# [Goal of the exercise]
Quote verbatim the portion of the excerpt on attacker activity and data exfiltration between "Armed with the" and "the final act.", inclusive.

# [Extract provided]
- Opening Delimiter -

Armed with the knowledge that some attackers are making a mad dash for Active Directory servers, we must be prepared to detect them post-haste. Part of that preparation includes having the right solutions in place to detect suspicious activity, the people available to investigate suspicious signals, and the necessary telemetry to determine what happened.

Moving past the necessary grind of statistics, we turn our attention now to…

Stats #3: Exfiltration (you don’t know what it’s got ‘til it’s gone)

Data theft is another opportunity for detecting an intruder. When faced with data exfiltration or data extortion, time has already run out. However, when facing a ransomware attack, there is still an opportunity to detect the intruders and evict them from the network before they proceed to the final act.

All-cause data exfiltration occurred at roughly the same rate in 2023 as it did in 2022. We could confirm exfiltration in 40% of cases; a further 14% had indications of possible exfiltration or of data staging (an activity one would expect to see in the course of an exfiltration attempt). The previous year saw 43% confirmed exfiltrations with an additional 9% determined as possible data theft.

- Closing Delimiter -

# [Information shown]
- Opening Delimiter -

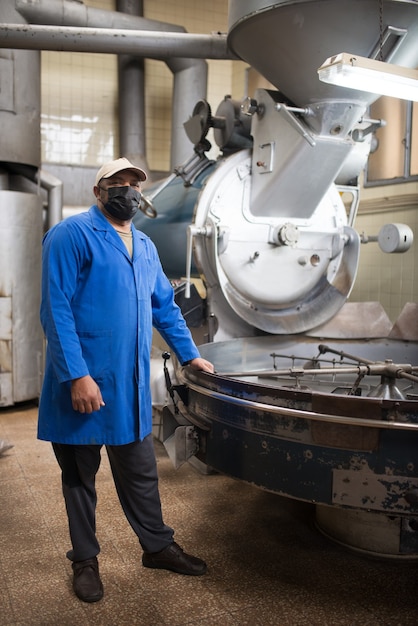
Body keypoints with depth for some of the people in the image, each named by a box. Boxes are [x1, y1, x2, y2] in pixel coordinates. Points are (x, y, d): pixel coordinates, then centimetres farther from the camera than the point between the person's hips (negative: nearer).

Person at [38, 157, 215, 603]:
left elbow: (165, 306, 22)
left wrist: (190, 355, 20)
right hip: (83, 383, -6)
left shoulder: (145, 246, 15)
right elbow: (56, 309, -16)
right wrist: (78, 375, -21)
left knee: (141, 472, 17)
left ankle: (157, 546, 34)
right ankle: (85, 560, 29)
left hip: (131, 387, 6)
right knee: (80, 475, 11)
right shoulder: (72, 235, -9)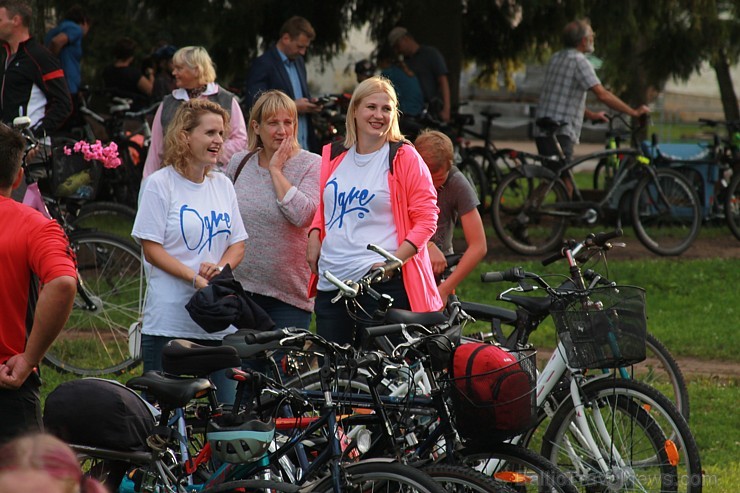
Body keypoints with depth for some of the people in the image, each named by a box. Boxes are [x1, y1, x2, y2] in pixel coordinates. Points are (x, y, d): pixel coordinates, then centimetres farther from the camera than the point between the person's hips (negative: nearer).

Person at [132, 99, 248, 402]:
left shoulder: (223, 185, 14)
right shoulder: (160, 184, -2)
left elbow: (238, 243, 16)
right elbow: (152, 249, -7)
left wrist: (220, 267, -7)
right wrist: (197, 279, -18)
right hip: (169, 322, -5)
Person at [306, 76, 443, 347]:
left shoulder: (404, 157, -1)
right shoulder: (333, 155, 14)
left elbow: (426, 218, -4)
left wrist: (394, 261, -15)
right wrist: (314, 236, 7)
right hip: (331, 282, 5)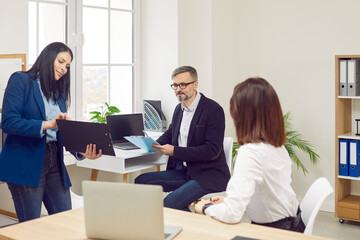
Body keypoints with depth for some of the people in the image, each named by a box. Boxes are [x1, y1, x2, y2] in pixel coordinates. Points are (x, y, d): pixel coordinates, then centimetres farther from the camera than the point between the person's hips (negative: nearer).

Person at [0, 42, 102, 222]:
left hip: (54, 163, 6)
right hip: (25, 163, -6)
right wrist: (46, 124, -22)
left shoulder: (59, 92, 17)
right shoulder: (21, 80, -1)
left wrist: (82, 152, -8)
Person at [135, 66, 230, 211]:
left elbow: (213, 150, -17)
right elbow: (170, 133, 26)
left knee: (170, 203, -27)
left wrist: (175, 151, -21)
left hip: (208, 175, -8)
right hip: (182, 171, 8)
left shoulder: (213, 109, -12)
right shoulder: (179, 109, 11)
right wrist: (155, 144, 1)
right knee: (141, 181, -7)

- Closing Delimiter -

# [Exercise output]
Armed with the knowledge that some attackers are making a mad dash for Active Directory servers, we must be prepared to detect them post-haste. Part of that preparation includes having the right solutions in place to detect suspicious activity, the people available to investigate suspicious signals, and the necessary telemetry to determine what happened.

Moving past the necessary grind of statistics, we turn our attention now to…

Stats #3: Exfiltration (you don’t know what it’s got ‘til it’s gone)

Data theft is another opportunity for detecting an intruder. When faced with data exfiltration or data extortion, time has already run out. However, when facing a ransomware attack, there is still an opportunity to detect the intruders and evict them from the network before they proceed to the final act.